Without any of its pictures, the listing below should be output exactly.

*Source material*:
☆ ☆ ☆

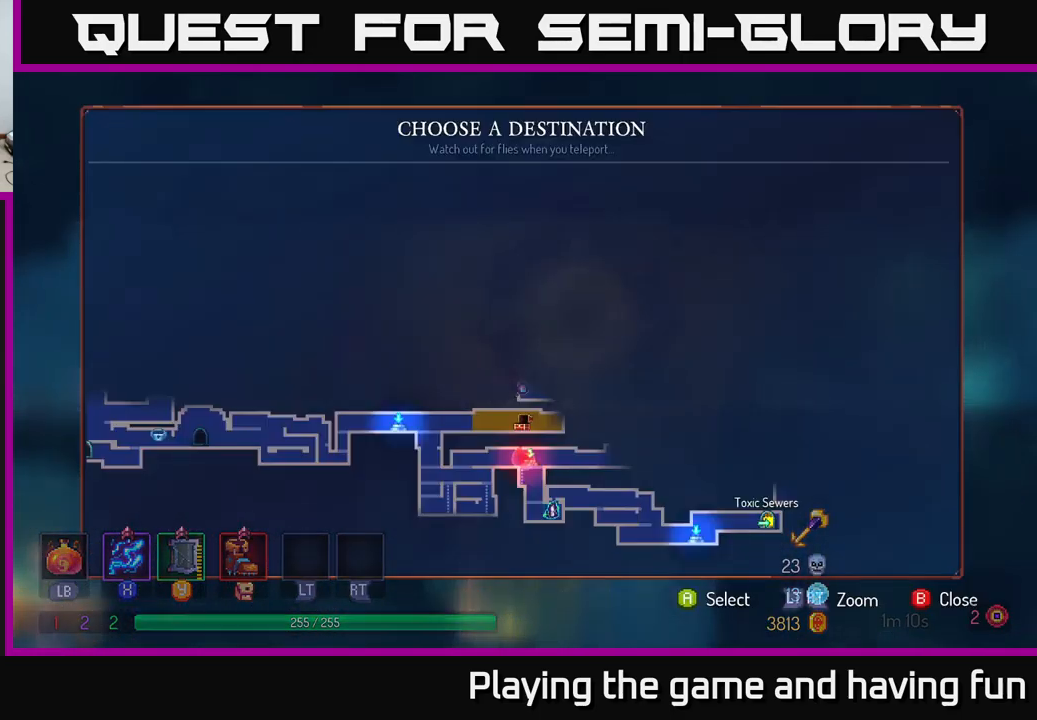
{"buttons": [], "left_stick": "center", "right_stick": "center", "events": [[17, "left_stick", "center"], [50, "R1", "up"], [234, "right_stick", "up"], [384, "right_stick", "right"], [467, "right_stick", "center"]]}
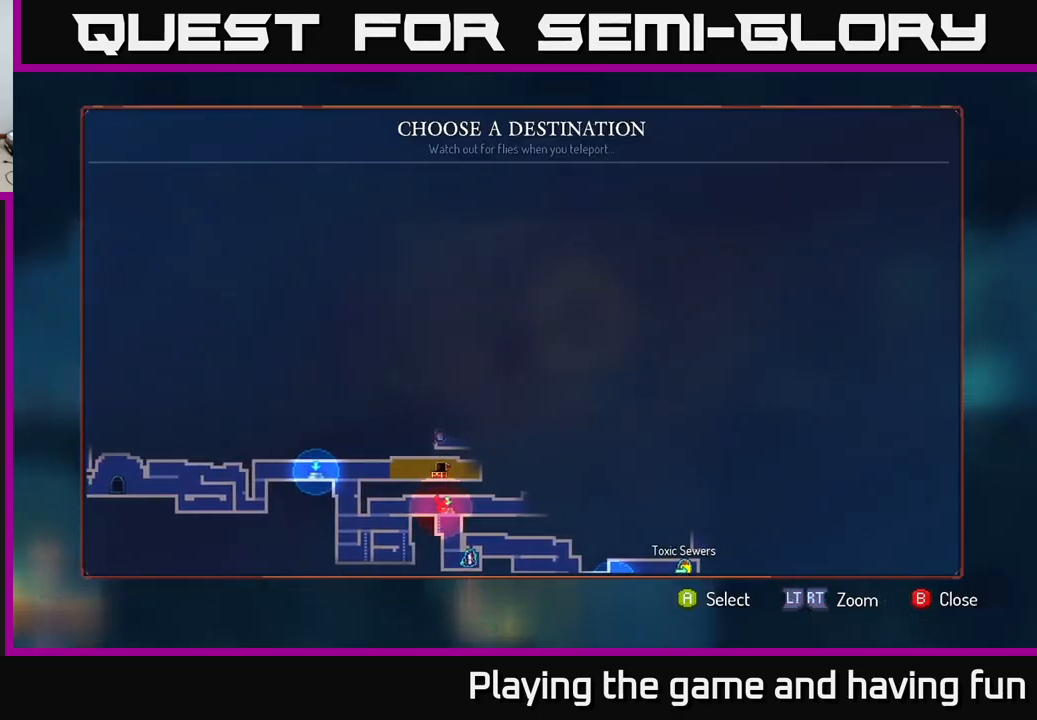
{"buttons": [], "left_stick": "center", "right_stick": "center", "events": [[150, "right_stick", "down-right"], [300, "right_stick", "center"]]}
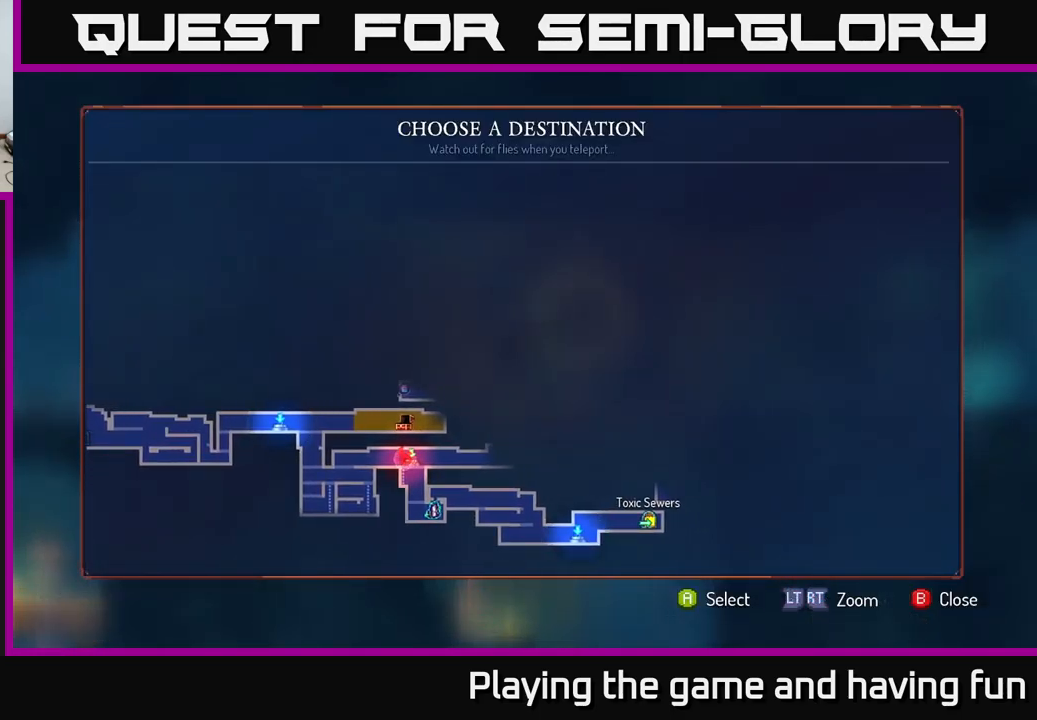
{"buttons": [], "left_stick": "center", "right_stick": "center", "events": []}
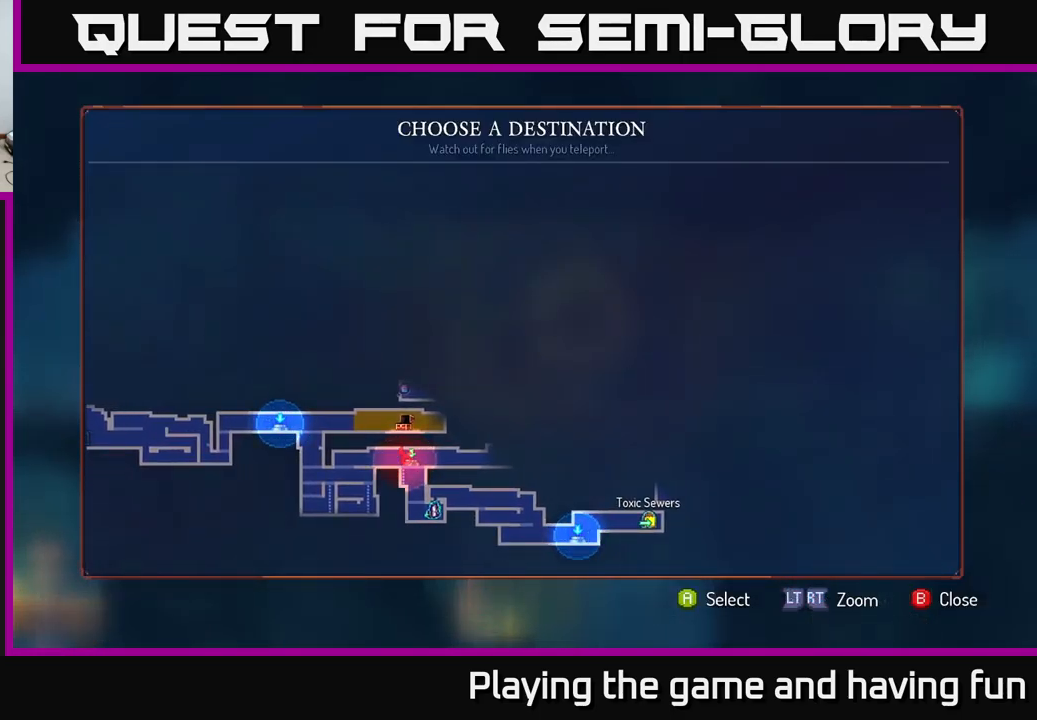
{"buttons": [], "left_stick": "right", "right_stick": "center", "events": [[284, "B", "down"], [334, "left_stick", "right"], [367, "B", "up"]]}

☆ ☆ ☆

*Answer to this problem*:
{"buttons": [], "left_stick": "center", "right_stick": "center", "events": [[17, "left_stick", "center"], [50, "R1", "up"], [234, "right_stick", "up"], [384, "right_stick", "right"], [467, "right_stick", "center"]]}
{"buttons": [], "left_stick": "center", "right_stick": "center", "events": [[150, "right_stick", "down-right"], [300, "right_stick", "center"]]}
{"buttons": [], "left_stick": "center", "right_stick": "center", "events": []}
{"buttons": [], "left_stick": "right", "right_stick": "center", "events": [[284, "B", "down"], [334, "left_stick", "right"], [367, "B", "up"]]}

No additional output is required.